→ Source extract:
────────────────────────────────────────

Instead, I return to the original usage of the term, and offer warm wishes for the festival marking the beginning of the fertile season of the year.  May Day is approximately equivalent to the festival of Beltane in the old Gaelic tongue (which indeed is the word for the month of May in that language), one of the eight festivals marking the turning of the wheel of the year in the ancient earth-centered traditions, and revived today among Neo-Pagans, who generally celebrate it on April 30th.  Specifically, Beltane is one of the cross-quarter holidays, midway in the solar cycle between the spring equinox and the summer solstice.

wheelofyear.jpgFor the ancient Celts, who were primarily herders, Beltane marked the beginning of the warm months of the year, when the cattle were brought out to their summer pastures, and crops began to grow.  It was celebrated with bonfires and (evidently rather bawdy) dancing around the Maypole, the significance of which in a fertility celebration is not difficult to guess.  At least these are some of the traditions that have survived into recent centuries and even to the present day in various countries of the Celtic fringe of Europe.

────────────────────────────────────────

→ Goal of the exercise: Print the May Day passage from "wheelofyear.jpgFor the ancient" up to and including "fringe of Europe.". The items that come next are separate material, not part of the May Day passage.

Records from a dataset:
────────────────────────────────────────

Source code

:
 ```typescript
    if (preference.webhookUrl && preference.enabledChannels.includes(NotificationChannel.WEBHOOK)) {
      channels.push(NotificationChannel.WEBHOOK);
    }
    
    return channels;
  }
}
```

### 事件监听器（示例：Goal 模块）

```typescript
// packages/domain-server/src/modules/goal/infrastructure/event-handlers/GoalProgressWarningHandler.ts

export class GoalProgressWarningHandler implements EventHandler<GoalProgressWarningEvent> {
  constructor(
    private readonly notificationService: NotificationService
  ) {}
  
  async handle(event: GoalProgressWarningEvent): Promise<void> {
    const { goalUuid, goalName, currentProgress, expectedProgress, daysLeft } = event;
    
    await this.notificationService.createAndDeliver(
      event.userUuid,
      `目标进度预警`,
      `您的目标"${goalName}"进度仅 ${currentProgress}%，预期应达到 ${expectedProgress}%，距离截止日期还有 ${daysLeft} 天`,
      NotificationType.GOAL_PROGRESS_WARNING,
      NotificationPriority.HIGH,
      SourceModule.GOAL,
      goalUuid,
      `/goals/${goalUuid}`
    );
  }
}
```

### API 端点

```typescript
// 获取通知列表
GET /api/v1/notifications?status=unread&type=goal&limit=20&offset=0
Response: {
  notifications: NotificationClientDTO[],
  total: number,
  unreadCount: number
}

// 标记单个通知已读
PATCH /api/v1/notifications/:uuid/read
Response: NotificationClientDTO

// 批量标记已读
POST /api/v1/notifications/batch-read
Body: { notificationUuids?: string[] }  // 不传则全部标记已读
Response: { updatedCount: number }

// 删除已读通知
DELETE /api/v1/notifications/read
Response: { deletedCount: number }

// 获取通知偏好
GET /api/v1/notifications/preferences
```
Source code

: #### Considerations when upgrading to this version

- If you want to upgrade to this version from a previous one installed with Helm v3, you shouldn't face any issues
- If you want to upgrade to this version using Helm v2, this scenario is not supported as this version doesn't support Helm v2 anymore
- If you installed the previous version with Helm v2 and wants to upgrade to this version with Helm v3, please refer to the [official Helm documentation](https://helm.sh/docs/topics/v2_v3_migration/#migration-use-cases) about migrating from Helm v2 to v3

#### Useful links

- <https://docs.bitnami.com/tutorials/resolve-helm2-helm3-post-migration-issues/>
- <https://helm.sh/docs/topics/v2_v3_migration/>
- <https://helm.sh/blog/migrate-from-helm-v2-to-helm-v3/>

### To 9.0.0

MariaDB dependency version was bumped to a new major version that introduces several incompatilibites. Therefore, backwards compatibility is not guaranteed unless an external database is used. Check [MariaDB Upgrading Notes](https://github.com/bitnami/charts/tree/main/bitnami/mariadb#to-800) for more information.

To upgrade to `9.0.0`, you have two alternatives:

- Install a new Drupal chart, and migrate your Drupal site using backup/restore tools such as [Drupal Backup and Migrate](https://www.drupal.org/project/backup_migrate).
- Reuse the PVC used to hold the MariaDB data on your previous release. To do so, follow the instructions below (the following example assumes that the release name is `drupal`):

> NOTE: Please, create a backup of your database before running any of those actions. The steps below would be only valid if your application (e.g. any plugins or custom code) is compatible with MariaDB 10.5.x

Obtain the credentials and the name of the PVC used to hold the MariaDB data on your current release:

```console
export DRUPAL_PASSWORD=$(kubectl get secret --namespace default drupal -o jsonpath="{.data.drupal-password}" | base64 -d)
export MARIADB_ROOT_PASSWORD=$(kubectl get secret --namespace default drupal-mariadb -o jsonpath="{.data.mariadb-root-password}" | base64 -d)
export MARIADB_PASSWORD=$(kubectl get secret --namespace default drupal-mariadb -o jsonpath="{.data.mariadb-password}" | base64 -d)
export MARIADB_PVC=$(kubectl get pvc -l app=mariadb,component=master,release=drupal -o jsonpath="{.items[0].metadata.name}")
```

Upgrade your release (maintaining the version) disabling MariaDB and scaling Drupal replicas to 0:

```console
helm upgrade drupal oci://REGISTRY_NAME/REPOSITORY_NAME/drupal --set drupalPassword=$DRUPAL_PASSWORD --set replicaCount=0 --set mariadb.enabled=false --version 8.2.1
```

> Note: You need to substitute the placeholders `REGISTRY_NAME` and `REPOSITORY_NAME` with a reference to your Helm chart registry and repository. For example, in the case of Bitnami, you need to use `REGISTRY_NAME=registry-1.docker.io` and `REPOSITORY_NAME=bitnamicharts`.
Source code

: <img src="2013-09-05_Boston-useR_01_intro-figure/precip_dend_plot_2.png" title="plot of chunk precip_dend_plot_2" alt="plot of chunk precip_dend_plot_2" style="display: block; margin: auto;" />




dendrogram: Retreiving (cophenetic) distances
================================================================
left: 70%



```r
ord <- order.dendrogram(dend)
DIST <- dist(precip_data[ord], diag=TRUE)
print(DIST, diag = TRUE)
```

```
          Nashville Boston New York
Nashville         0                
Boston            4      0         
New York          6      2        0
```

────────────────────────────────────────

→ Response box:
wheelofyear.jpgFor the ancient Celts, who were primarily herders, Beltane marked the beginning of the warm months of the year, when the cattle were brought out to their summer pastures, and crops began to grow.  It was celebrated with bonfires and (evidently rather bawdy) dancing around the Maypole, the significance of which in a fertility celebration is not difficult to guess.  At least these are some of the traditions that have survived into recent centuries and even to the present day in various countries of the Celtic fringe of Europe.